> SOURCE INFORMATION

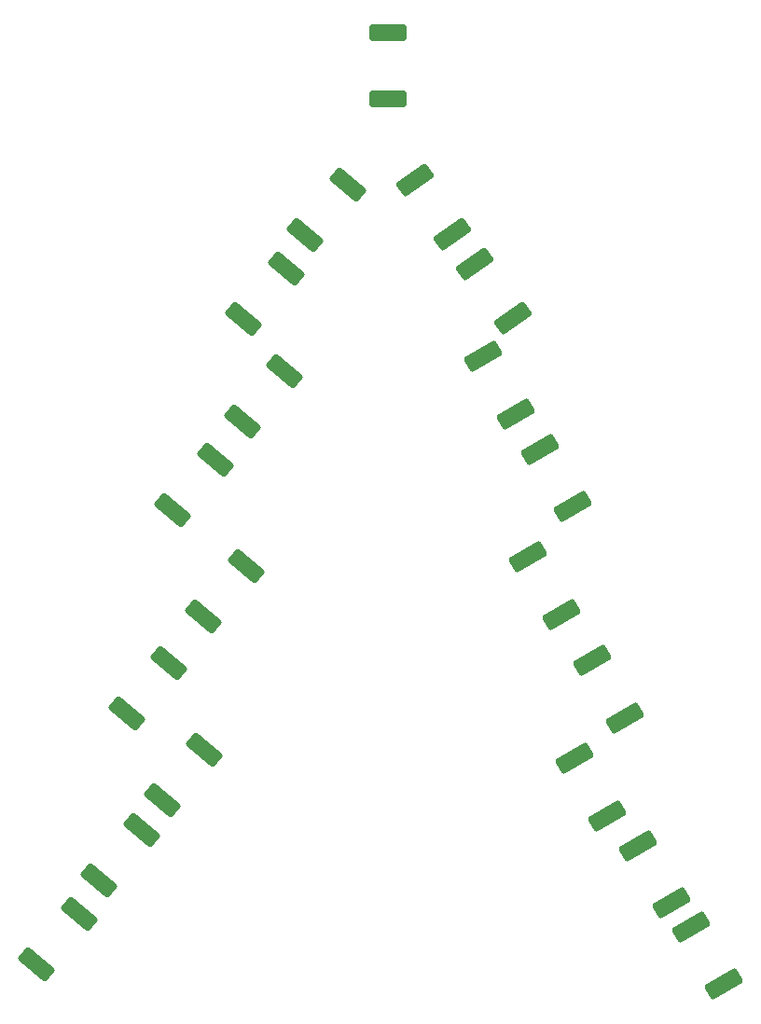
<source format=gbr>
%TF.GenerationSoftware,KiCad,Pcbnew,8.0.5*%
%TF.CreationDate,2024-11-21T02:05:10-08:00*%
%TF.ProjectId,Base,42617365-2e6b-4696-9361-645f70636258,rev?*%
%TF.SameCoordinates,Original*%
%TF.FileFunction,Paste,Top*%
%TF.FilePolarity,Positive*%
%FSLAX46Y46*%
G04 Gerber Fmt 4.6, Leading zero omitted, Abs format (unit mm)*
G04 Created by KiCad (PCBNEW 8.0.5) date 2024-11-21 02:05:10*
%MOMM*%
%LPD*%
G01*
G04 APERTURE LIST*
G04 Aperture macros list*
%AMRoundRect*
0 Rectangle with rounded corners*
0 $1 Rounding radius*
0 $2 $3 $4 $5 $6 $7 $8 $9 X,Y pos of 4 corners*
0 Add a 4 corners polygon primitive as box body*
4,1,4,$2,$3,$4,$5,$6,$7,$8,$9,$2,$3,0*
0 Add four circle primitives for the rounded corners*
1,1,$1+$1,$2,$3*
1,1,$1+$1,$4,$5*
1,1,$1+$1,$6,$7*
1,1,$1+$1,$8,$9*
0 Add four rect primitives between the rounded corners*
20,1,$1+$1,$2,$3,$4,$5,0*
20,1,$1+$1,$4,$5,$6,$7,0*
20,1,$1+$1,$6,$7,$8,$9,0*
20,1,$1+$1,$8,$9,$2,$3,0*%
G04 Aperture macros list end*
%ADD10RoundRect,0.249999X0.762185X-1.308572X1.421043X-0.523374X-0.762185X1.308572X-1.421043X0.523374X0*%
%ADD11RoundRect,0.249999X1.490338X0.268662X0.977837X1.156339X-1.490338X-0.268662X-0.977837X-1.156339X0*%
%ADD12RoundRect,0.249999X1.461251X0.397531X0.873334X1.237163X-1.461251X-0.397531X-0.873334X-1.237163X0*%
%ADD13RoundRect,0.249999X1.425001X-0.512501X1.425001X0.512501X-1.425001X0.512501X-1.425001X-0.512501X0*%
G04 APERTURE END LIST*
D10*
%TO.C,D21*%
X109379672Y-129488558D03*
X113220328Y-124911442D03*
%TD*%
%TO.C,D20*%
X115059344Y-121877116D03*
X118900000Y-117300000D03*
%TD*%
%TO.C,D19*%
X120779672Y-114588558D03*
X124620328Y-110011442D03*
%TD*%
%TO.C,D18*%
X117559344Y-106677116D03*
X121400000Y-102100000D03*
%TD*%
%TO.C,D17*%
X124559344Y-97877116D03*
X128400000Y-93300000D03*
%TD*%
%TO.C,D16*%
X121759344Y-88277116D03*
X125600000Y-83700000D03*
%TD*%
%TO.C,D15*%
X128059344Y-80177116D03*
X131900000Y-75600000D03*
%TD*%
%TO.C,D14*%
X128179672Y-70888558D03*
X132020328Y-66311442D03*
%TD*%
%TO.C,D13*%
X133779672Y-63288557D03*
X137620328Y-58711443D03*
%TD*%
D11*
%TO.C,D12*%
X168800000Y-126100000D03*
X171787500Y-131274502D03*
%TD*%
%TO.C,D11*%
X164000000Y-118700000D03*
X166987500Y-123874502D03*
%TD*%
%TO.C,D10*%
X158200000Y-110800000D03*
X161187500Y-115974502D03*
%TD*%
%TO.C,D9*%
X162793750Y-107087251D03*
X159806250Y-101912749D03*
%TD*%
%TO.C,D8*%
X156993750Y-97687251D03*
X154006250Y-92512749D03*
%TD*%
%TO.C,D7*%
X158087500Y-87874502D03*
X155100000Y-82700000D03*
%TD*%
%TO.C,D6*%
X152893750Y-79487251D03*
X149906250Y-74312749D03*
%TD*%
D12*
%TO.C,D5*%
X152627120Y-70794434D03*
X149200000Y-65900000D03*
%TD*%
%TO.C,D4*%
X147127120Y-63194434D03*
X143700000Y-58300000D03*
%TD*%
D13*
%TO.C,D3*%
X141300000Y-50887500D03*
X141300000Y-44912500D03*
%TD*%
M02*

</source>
* * *
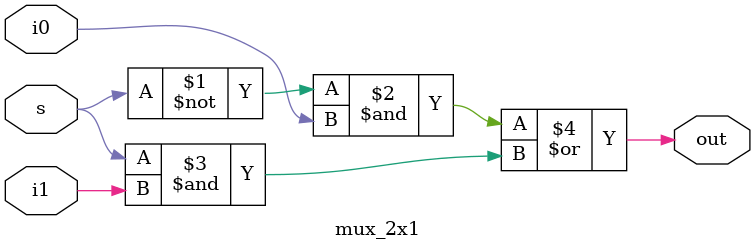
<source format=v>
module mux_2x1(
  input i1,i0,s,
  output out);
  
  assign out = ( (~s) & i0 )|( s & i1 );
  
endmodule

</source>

> ACTIVITY
An exact copy of the lines above between the line holding "<source format=gbr>" and the line holding "0 Rectangle with rounded corners*", inclusive, is the whole answer.

> SOLVED PROBLEM
<source format=gbr>
%TF.GenerationSoftware,KiCad,Pcbnew,8.0.5*%
%TF.CreationDate,2024-11-21T02:05:10-08:00*%
%TF.ProjectId,Base,42617365-2e6b-4696-9361-645f70636258,rev?*%
%TF.SameCoordinates,Original*%
%TF.FileFunction,Paste,Top*%
%TF.FilePolarity,Positive*%
%FSLAX46Y46*%
G04 Gerber Fmt 4.6, Leading zero omitted, Abs format (unit mm)*
G04 Created by KiCad (PCBNEW 8.0.5) date 2024-11-21 02:05:10*
%MOMM*%
%LPD*%
G01*
G04 APERTURE LIST*
G04 Aperture macros list*
%AMRoundRect*
0 Rectangle with rounded corners*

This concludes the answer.